Louise Nevelson (September 23, 1899 – April 17, 1988) was an American sculptor known for her monumental, monochromatic, wooden wall pieces and outdoor sculptures.
When you put things together, things that other people have thrown out, you’re really bringing them to life – a spiritual life that surpasses the life for which they were originally created.
No matter how individual we humans are, we are a composite of everything we are aware of. We are a mirror of our times.
Early in school, they called me 'the artist. ' When teachers wanted things painted, they called upon me, they called upon 'the artist. ' I am not saying that I learned my name, animals can learn their names, I am saying that they learned it.
I feel totally female. I didn't compete with men and I don't want to look like a man! I love being a lady and dressing up and masquerading and wearing all the fineries. I'm breaking down the idea that the artist has to look poor, with berets.
And I saw darkness for weeks. It never dawned on me that I could come out of it, but you heal. Nature heals you, and you do come out of it. All of a sudden I saw a crack of light. . . then all of a sudden I saw another crack of light. Then I saw forms in the light. And I recognized that there was no darkness, that in darkness there'll always be light.
My husband's family was terribly refined. Within their circle you could know Beethoven, but God forbid if you were Beethoven.
I still want to do my work. I still want to do my livingness. And I have lived. I have been fulfilled. I recognized what I had, and I never sold it short. And I ain't through yet.
I see no reason why I should tickle stones or waste time on polishing bronze.

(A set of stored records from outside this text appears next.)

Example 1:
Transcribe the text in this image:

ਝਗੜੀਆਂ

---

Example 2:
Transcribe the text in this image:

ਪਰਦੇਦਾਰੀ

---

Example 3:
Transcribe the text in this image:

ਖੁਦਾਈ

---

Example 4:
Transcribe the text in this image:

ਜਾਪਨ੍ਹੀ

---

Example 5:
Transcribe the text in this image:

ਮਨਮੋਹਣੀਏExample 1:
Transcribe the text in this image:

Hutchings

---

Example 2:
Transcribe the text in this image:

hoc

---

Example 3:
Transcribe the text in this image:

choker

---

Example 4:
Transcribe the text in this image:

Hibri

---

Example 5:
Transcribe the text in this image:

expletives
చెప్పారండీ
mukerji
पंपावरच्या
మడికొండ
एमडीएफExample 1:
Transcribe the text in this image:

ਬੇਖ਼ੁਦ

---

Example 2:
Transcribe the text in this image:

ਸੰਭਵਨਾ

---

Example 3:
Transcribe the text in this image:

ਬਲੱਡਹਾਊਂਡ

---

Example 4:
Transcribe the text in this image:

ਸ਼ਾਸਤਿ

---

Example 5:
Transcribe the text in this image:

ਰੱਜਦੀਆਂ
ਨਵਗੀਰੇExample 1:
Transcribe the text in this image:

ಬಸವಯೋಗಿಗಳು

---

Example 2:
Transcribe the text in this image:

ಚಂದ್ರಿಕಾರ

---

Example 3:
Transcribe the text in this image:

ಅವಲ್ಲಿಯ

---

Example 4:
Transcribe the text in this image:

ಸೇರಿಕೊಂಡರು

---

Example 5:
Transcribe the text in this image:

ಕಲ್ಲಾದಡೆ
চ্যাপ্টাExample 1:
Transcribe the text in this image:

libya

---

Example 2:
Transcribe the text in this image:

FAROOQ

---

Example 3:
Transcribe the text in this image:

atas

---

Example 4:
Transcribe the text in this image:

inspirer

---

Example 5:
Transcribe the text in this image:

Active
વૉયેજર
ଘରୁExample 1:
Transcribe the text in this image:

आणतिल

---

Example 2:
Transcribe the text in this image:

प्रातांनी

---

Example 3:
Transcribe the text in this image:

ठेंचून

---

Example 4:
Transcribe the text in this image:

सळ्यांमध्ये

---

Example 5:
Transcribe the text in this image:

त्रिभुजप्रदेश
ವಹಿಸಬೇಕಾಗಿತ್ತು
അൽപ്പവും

I'm a work horse. I like to work. I always did. I think that there is such a thing as energy, creation overflowing. And I always felt that I have this great energy and it was bound to sort of burst at the seams, so that my work automatically took its place with a mind like mine. I've never had a day when I didn't want to work. I've never had a day like that. And I knew that a day I took away from the work did not make me too happy. I just feel that I'm in tune with the right vibrations in the universe when I'm in the process of working. . . . In my studio I'm as happy as a cow in her stall.
Most of us have to be transplanted before we blossom.
I believe that the physical is the geography of the being.
True strength is delicate.
I think most artists create out of despair. The very nature of creation is not a performing glory on the outside, it's a painful, difficult search within.
It's a hell of a thing to be born, and if you're born you're at least entitled to your own self.